Rares sont les comédies françaises à survivre aux impératifs télévisuels, aux sophistications pompeuses ou à cette infâme franchouillardise éternellement réquisitionnée. Vu le contexte, le mérite de Travaux n’est que plus grand. Frêle actrice-réalisatrice (Outremer, Post coitum animal triste), Brigitte Roüan a trouvé là un dosage miracle pour filmer un joyeux bordel qui déborde de tout et son contraire : humanisme militant, acteurs du terroir périmés ou encore frais, dispositifs entremêlés (vaudeville, burlesque, répétitions, cartoon). Et surtout un généreux brassage des générations -références et personnes confondues-, Tournez manège version cinoche où les Marx Brothers s’accouplent aux Charlots au rez-de-chaussée, tandis que Michel Blanc (période eighties) et Blake Edwards forniquent joyeusement au premier sous l’oeil malin de Jacques Demy.

Le désordre ne fait pas peur à Brigitte Roüan qui resserre le film par un tempo soutenu. Peu importe le chambranle permanent, voire quelques séquences étirées ou loupées, la cinéaste a une telle confiance en l’univers du film qu’elle ne lâche jamais son spectateur. La piété quasi-chrétienne et la jouissance anarchique, c’est ça l’équation du film, détruire un appartement bourgeois pour le reconstruire en Arche de Noé altermondialiste dans la bonne humeur. L’ouverture, qui montre une Carole Bouquet super avocate voler langoureusement dans les airs pour défendre son client (Jean-Pierre Castaldi), est autant un départ canon qu’un décodeur esthétique.
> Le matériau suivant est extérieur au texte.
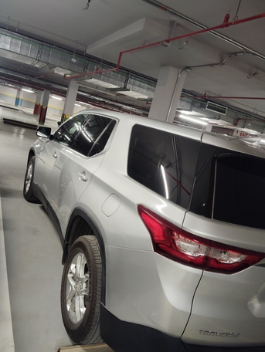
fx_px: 285
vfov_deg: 63.4
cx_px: 132
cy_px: 176
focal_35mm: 28
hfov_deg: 49.8
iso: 555
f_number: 1.8
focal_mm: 4.22
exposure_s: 1/30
Sans papiers, star bourgeoise, acteurs-vestiges (Aldo Maccione quand même) ou boulevardiers, ludisme cinéphile et ringardise assumée, le plaisir vient autant de la confrontation sociale que d’une ballade truculente d’un individu à l’autre.

C’est dans sa respiration que le film atteint une précieuse virtuosité. Roüan aurait pu verser dans la complaisance bordélique pour justifier n’importe quoi. Pourtant, elle s’en sort. Par la cause militante (les sans papiers), filigrane qui traverse et nourrit la comédie. La cinéaste fixe même deux cadres : l’un enchanté, pour rêver en toute quiétude et créer la fantaisie (l’appartement), l’autre plus âpre, pour témoigner et compatir (les manifs, les squats africains de Paris). Elle trouve aussi l’antidote à l’humanisme bêlant, en associant au brassage ethnique les contrastes sociaux de la société du spectacle. Il y a là autant de jubilation à salir les plans comme un salle gosse que de revendiquer haut et fort le génie des poubelles du showbizz. La palme revenant à Jean-Pierre Castaldi, fabuleux en amant porcin de Carole Bouquet : sa corpulence épaisse et son pif aviné n’ont jamais été autant servi par la mise en scène.